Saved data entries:
<<<<

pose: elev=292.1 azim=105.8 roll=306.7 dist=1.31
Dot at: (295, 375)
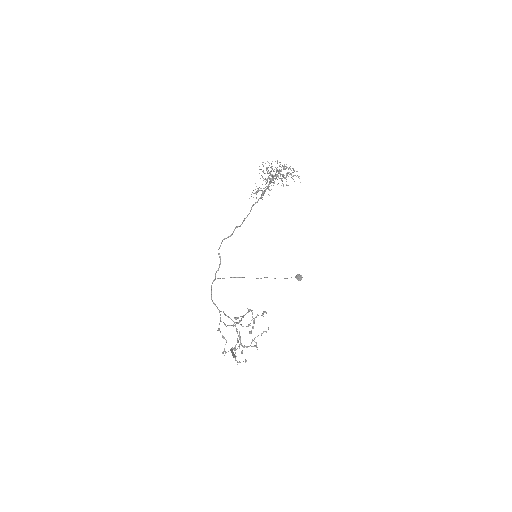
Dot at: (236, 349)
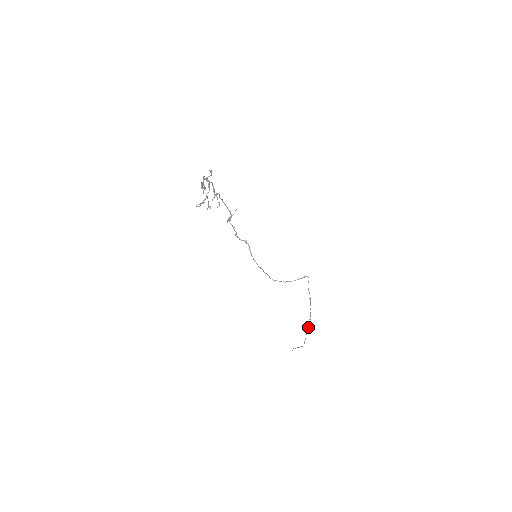
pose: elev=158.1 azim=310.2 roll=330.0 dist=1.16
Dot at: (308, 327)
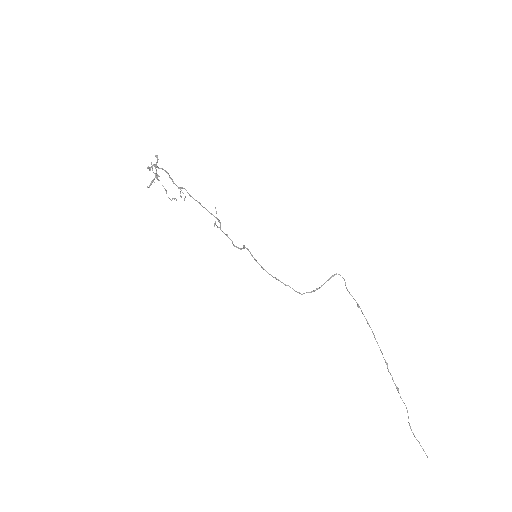
Dot at: occluded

>>>>

» The problem
Please reproduce the lines above word for word, omitting the pictures.

» Exercise result
pose: elev=292.1 azim=105.8 roll=306.7 dist=1.31
Dot at: (295, 375)
Dot at: (236, 349)
pose: elev=158.1 azim=310.2 roll=330.0 dist=1.16
Dot at: (308, 327)
Dot at: occluded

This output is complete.